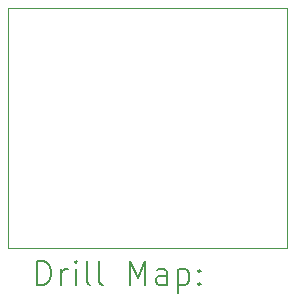
<source format=gbr>
%FSLAX45Y45*%
G04 Gerber Fmt 4.5, Leading zero omitted, Abs format (unit mm)*
G04 Created by KiCad (PCBNEW (6.0.0)) date 2022-03-13 20:48:32*
%MOMM*%
%LPD*%
G01*
G04 APERTURE LIST*
%TA.AperFunction,Profile*%
%ADD10C,0.100000*%
%TD*%
%ADD11C,0.200000*%
G04 APERTURE END LIST*
D10*
X17754600Y-7772400D02*
X17754600Y-5740400D01*
X17653000Y-7772400D02*
X17754600Y-7772400D01*
X15392400Y-5740400D02*
X17703800Y-5740400D01*
X17754600Y-5740400D02*
X17703800Y-5740400D01*
X15392400Y-7772400D02*
X17653000Y-7772400D01*
X15392400Y-5740400D02*
X15392400Y-7772400D01*
D11*
X15645019Y-8087876D02*
X15645019Y-7887876D01*
X15692638Y-7887876D01*
X15721209Y-7897400D01*
X15740257Y-7916448D01*
X15749781Y-7935495D01*
X15759305Y-7973590D01*
X15759305Y-8002162D01*
X15749781Y-8040257D01*
X15740257Y-8059305D01*
X15721209Y-8078352D01*
X15692638Y-8087876D01*
X15645019Y-8087876D01*
X15845019Y-8087876D02*
X15845019Y-7954543D01*
X15845019Y-7992638D02*
X15854543Y-7973590D01*
X15864067Y-7964067D01*
X15883114Y-7954543D01*
X15902162Y-7954543D01*
X15968828Y-8087876D02*
X15968828Y-7954543D01*
X15968828Y-7887876D02*
X15959305Y-7897400D01*
X15968828Y-7906924D01*
X15978352Y-7897400D01*
X15968828Y-7887876D01*
X15968828Y-7906924D01*
X16092638Y-8087876D02*
X16073590Y-8078352D01*
X16064067Y-8059305D01*
X16064067Y-7887876D01*
X16197400Y-8087876D02*
X16178352Y-8078352D01*
X16168828Y-8059305D01*
X16168828Y-7887876D01*
X16425971Y-8087876D02*
X16425971Y-7887876D01*
X16492638Y-8030733D01*
X16559305Y-7887876D01*
X16559305Y-8087876D01*
X16740257Y-8087876D02*
X16740257Y-7983114D01*
X16730733Y-7964067D01*
X16711686Y-7954543D01*
X16673590Y-7954543D01*
X16654543Y-7964067D01*
X16740257Y-8078352D02*
X16721209Y-8087876D01*
X16673590Y-8087876D01*
X16654543Y-8078352D01*
X16645019Y-8059305D01*
X16645019Y-8040257D01*
X16654543Y-8021209D01*
X16673590Y-8011686D01*
X16721209Y-8011686D01*
X16740257Y-8002162D01*
X16835495Y-7954543D02*
X16835495Y-8154543D01*
X16835495Y-7964067D02*
X16854543Y-7954543D01*
X16892638Y-7954543D01*
X16911686Y-7964067D01*
X16921210Y-7973590D01*
X16930733Y-7992638D01*
X16930733Y-8049781D01*
X16921210Y-8068828D01*
X16911686Y-8078352D01*
X16892638Y-8087876D01*
X16854543Y-8087876D01*
X16835495Y-8078352D01*
X17016448Y-8068828D02*
X17025971Y-8078352D01*
X17016448Y-8087876D01*
X17006924Y-8078352D01*
X17016448Y-8068828D01*
X17016448Y-8087876D01*
X17016448Y-7964067D02*
X17025971Y-7973590D01*
X17016448Y-7983114D01*
X17006924Y-7973590D01*
X17016448Y-7964067D01*
X17016448Y-7983114D01*
M02*

</source>
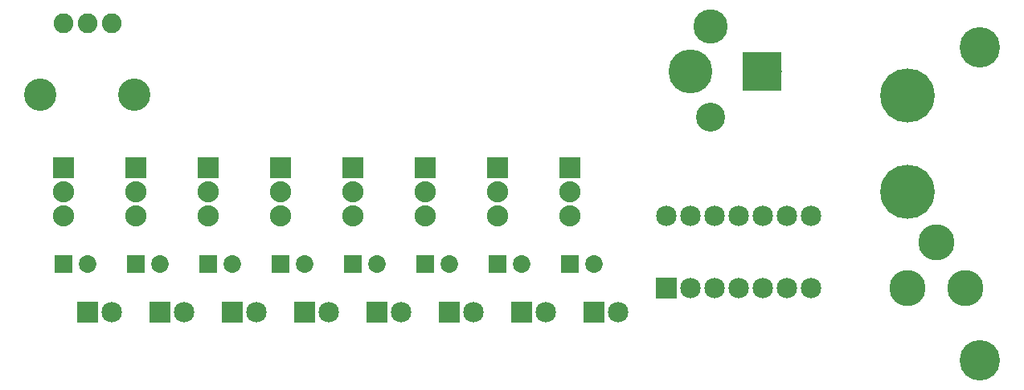
<source format=gbs>
G04 MADE WITH FRITZING*
G04 WWW.FRITZING.ORG*
G04 DOUBLE SIDED*
G04 HOLES PLATED*
G04 CONTOUR ON CENTER OF CONTOUR VECTOR*
%ASAXBY*%
%FSLAX23Y23*%
%MOIN*%
%OFA0B0*%
%SFA1.0B1.0*%
%ADD10C,0.088000*%
%ADD11C,0.085000*%
%ADD12C,0.225000*%
%ADD13C,0.150000*%
%ADD14C,0.081889*%
%ADD15C,0.081917*%
%ADD16C,0.134033*%
%ADD17C,0.072992*%
%ADD18C,0.167480*%
%ADD19C,0.158000*%
%ADD20C,0.142000*%
%ADD21C,0.120000*%
%ADD22C,0.182000*%
%ADD23R,0.088000X0.088000*%
%ADD24R,0.085000X0.085000*%
%ADD25R,0.072992X0.072992*%
%ADD26R,0.160000X0.160000*%
%LNMASK0*%
G90*
G70*
G54D10*
X233Y953D03*
X233Y853D03*
X233Y753D03*
X533Y953D03*
X533Y853D03*
X533Y753D03*
X833Y953D03*
X833Y853D03*
X833Y753D03*
X1133Y953D03*
X1133Y853D03*
X1133Y753D03*
X1433Y953D03*
X1433Y853D03*
X1433Y753D03*
X1733Y953D03*
X1733Y853D03*
X1733Y753D03*
X2033Y953D03*
X2033Y853D03*
X2033Y753D03*
X2333Y953D03*
X2333Y853D03*
X2333Y753D03*
G54D11*
X2433Y353D03*
X2533Y353D03*
X2133Y353D03*
X2233Y353D03*
X1833Y353D03*
X1933Y353D03*
X1533Y353D03*
X1633Y353D03*
X1233Y353D03*
X1333Y353D03*
X933Y353D03*
X1033Y353D03*
X633Y353D03*
X733Y353D03*
X333Y353D03*
X433Y353D03*
X2733Y453D03*
X2733Y753D03*
X2833Y453D03*
X2833Y753D03*
X2933Y453D03*
X2933Y753D03*
X3033Y453D03*
X3033Y753D03*
X3133Y453D03*
X3133Y753D03*
X3233Y453D03*
X3233Y753D03*
X3333Y453D03*
X3333Y753D03*
G54D12*
X3733Y1253D03*
X3733Y853D03*
G54D13*
X3973Y453D03*
X3733Y453D03*
X3853Y643D03*
X3973Y453D03*
X3733Y453D03*
X3853Y643D03*
G54D14*
X433Y1553D03*
X333Y1553D03*
G54D15*
X233Y1553D03*
G54D16*
X527Y1257D03*
X139Y1257D03*
G54D14*
X433Y1553D03*
X333Y1553D03*
G54D15*
X233Y1553D03*
G54D16*
X527Y1257D03*
X139Y1257D03*
G54D17*
X2334Y553D03*
X2433Y553D03*
X2034Y553D03*
X2133Y553D03*
X1734Y553D03*
X1833Y553D03*
X1434Y553D03*
X1533Y553D03*
X1134Y553D03*
X1233Y553D03*
X834Y553D03*
X933Y553D03*
X534Y553D03*
X633Y553D03*
X234Y553D03*
X333Y553D03*
G54D18*
X4033Y153D03*
X4033Y1453D03*
G54D19*
X3133Y1353D03*
G54D20*
X2918Y1541D03*
G54D21*
X2918Y1165D03*
G54D22*
X2833Y1353D03*
G54D23*
X233Y953D03*
X533Y953D03*
X833Y953D03*
X1133Y953D03*
X1433Y953D03*
X1733Y953D03*
X2033Y953D03*
X2333Y953D03*
G54D24*
X2433Y353D03*
X2133Y353D03*
X1833Y353D03*
X1533Y353D03*
X1233Y353D03*
X933Y353D03*
X633Y353D03*
X333Y353D03*
X2733Y453D03*
G54D25*
X2334Y553D03*
X2034Y553D03*
X1734Y553D03*
X1434Y553D03*
X1134Y553D03*
X834Y553D03*
X534Y553D03*
X234Y553D03*
G54D26*
X3132Y1353D03*
G04 End of Mask0*
M02*
</source>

- - -

*Assignment*: This task asks for the data above repeated exactly, without a single picture.

*Output of the exercise*:
<source format=gbr>
%FSLAX45Y45*%
G04 Gerber Fmt 4.5, Leading zero omitted, Abs format (unit mm)*
G04 Created by KiCad (PCBNEW (6.0.0)) date 2022-03-13 20:48:32*
%MOMM*%
%LPD*%
G01*
G04 APERTURE LIST*
%TA.AperFunction,Profile*%
%ADD10C,0.100000*%
%TD*%
%ADD11C,0.200000*%
G04 APERTURE END LIST*
D10*
X17754600Y-7772400D02*
X17754600Y-5740400D01*
X17653000Y-7772400D02*
X17754600Y-7772400D01*
X15392400Y-5740400D02*
X17703800Y-5740400D01*
X17754600Y-5740400D02*
X17703800Y-5740400D01*
X15392400Y-7772400D02*
X17653000Y-7772400D01*
X15392400Y-5740400D02*
X15392400Y-7772400D01*
D11*
X15645019Y-8087876D02*
X15645019Y-7887876D01*
X15692638Y-7887876D01*
X15721209Y-7897400D01*
X15740257Y-7916448D01*
X15749781Y-7935495D01*
X15759305Y-7973590D01*
X15759305Y-8002162D01*
X15749781Y-8040257D01*
X15740257Y-8059305D01*
X15721209Y-8078352D01*
X15692638Y-8087876D01*
X15645019Y-8087876D01*
X15845019Y-8087876D02*
X15845019Y-7954543D01*
X15845019Y-7992638D02*
X15854543Y-7973590D01*
X15864067Y-7964067D01*
X15883114Y-7954543D01*
X15902162Y-7954543D01*
X15968828Y-8087876D02*
X15968828Y-7954543D01*
X15968828Y-7887876D02*
X15959305Y-7897400D01*
X15968828Y-7906924D01*
X15978352Y-7897400D01*
X15968828Y-7887876D01*
X15968828Y-7906924D01*
X16092638Y-8087876D02*
X16073590Y-8078352D01*
X16064067Y-8059305D01*
X16064067Y-7887876D01*
X16197400Y-8087876D02*
X16178352Y-8078352D01*
X16168828Y-8059305D01*
X16168828Y-7887876D01*
X16425971Y-8087876D02*
X16425971Y-7887876D01*
X16492638Y-8030733D01*
X16559305Y-7887876D01*
X16559305Y-8087876D01*
X16740257Y-8087876D02*
X16740257Y-7983114D01*
X16730733Y-7964067D01*
X16711686Y-7954543D01*
X16673590Y-7954543D01*
X16654543Y-7964067D01*
X16740257Y-8078352D02*
X16721209Y-8087876D01*
X16673590Y-8087876D01*
X16654543Y-8078352D01*
X16645019Y-8059305D01*
X16645019Y-8040257D01*
X16654543Y-8021209D01*
X16673590Y-8011686D01*
X16721209Y-8011686D01*
X16740257Y-8002162D01*
X16835495Y-7954543D02*
X16835495Y-8154543D01*
X16835495Y-7964067D02*
X16854543Y-7954543D01*
X16892638Y-7954543D01*
X16911686Y-7964067D01*
X16921210Y-7973590D01*
X16930733Y-7992638D01*
X16930733Y-8049781D01*
X16921210Y-8068828D01*
X16911686Y-8078352D01*
X16892638Y-8087876D01*
X16854543Y-8087876D01*
X16835495Y-8078352D01*
X17016448Y-8068828D02*
X17025971Y-8078352D01*
X17016448Y-8087876D01*
X17006924Y-8078352D01*
X17016448Y-8068828D01*
X17016448Y-8087876D01*
X17016448Y-7964067D02*
X17025971Y-7973590D01*
X17016448Y-7983114D01*
X17006924Y-7973590D01*
X17016448Y-7964067D01*
X17016448Y-7983114D01*
M02*

</source>
<source format=gbs>
G04 MADE WITH FRITZING*
G04 WWW.FRITZING.ORG*
G04 DOUBLE SIDED*
G04 HOLES PLATED*
G04 CONTOUR ON CENTER OF CONTOUR VECTOR*
%ASAXBY*%
%FSLAX23Y23*%
%MOIN*%
%OFA0B0*%
%SFA1.0B1.0*%
%ADD10C,0.088000*%
%ADD11C,0.085000*%
%ADD12C,0.225000*%
%ADD13C,0.150000*%
%ADD14C,0.081889*%
%ADD15C,0.081917*%
%ADD16C,0.134033*%
%ADD17C,0.072992*%
%ADD18C,0.167480*%
%ADD19C,0.158000*%
%ADD20C,0.142000*%
%ADD21C,0.120000*%
%ADD22C,0.182000*%
%ADD23R,0.088000X0.088000*%
%ADD24R,0.085000X0.085000*%
%ADD25R,0.072992X0.072992*%
%ADD26R,0.160000X0.160000*%
%LNMASK0*%
G90*
G70*
G54D10*
X233Y953D03*
X233Y853D03*
X233Y753D03*
X533Y953D03*
X533Y853D03*
X533Y753D03*
X833Y953D03*
X833Y853D03*
X833Y753D03*
X1133Y953D03*
X1133Y853D03*
X1133Y753D03*
X1433Y953D03*
X1433Y853D03*
X1433Y753D03*
X1733Y953D03*
X1733Y853D03*
X1733Y753D03*
X2033Y953D03*
X2033Y853D03*
X2033Y753D03*
X2333Y953D03*
X2333Y853D03*
X2333Y753D03*
G54D11*
X2433Y353D03*
X2533Y353D03*
X2133Y353D03*
X2233Y353D03*
X1833Y353D03*
X1933Y353D03*
X1533Y353D03*
X1633Y353D03*
X1233Y353D03*
X1333Y353D03*
X933Y353D03*
X1033Y353D03*
X633Y353D03*
X733Y353D03*
X333Y353D03*
X433Y353D03*
X2733Y453D03*
X2733Y753D03*
X2833Y453D03*
X2833Y753D03*
X2933Y453D03*
X2933Y753D03*
X3033Y453D03*
X3033Y753D03*
X3133Y453D03*
X3133Y753D03*
X3233Y453D03*
X3233Y753D03*
X3333Y453D03*
X3333Y753D03*
G54D12*
X3733Y1253D03*
X3733Y853D03*
G54D13*
X3973Y453D03*
X3733Y453D03*
X3853Y643D03*
X3973Y453D03*
X3733Y453D03*
X3853Y643D03*
G54D14*
X433Y1553D03*
X333Y1553D03*
G54D15*
X233Y1553D03*
G54D16*
X527Y1257D03*
X139Y1257D03*
G54D14*
X433Y1553D03*
X333Y1553D03*
G54D15*
X233Y1553D03*
G54D16*
X527Y1257D03*
X139Y1257D03*
G54D17*
X2334Y553D03*
X2433Y553D03*
X2034Y553D03*
X2133Y553D03*
X1734Y553D03*
X1833Y553D03*
X1434Y553D03*
X1533Y553D03*
X1134Y553D03*
X1233Y553D03*
X834Y553D03*
X933Y553D03*
X534Y553D03*
X633Y553D03*
X234Y553D03*
X333Y553D03*
G54D18*
X4033Y153D03*
X4033Y1453D03*
G54D19*
X3133Y1353D03*
G54D20*
X2918Y1541D03*
G54D21*
X2918Y1165D03*
G54D22*
X2833Y1353D03*
G54D23*
X233Y953D03*
X533Y953D03*
X833Y953D03*
X1133Y953D03*
X1433Y953D03*
X1733Y953D03*
X2033Y953D03*
X2333Y953D03*
G54D24*
X2433Y353D03*
X2133Y353D03*
X1833Y353D03*
X1533Y353D03*
X1233Y353D03*
X933Y353D03*
X633Y353D03*
X333Y353D03*
X2733Y453D03*
G54D25*
X2334Y553D03*
X2034Y553D03*
X1734Y553D03*
X1434Y553D03*
X1134Y553D03*
X834Y553D03*
X534Y553D03*
X234Y553D03*
G54D26*
X3132Y1353D03*
G04 End of Mask0*
M02*
</source>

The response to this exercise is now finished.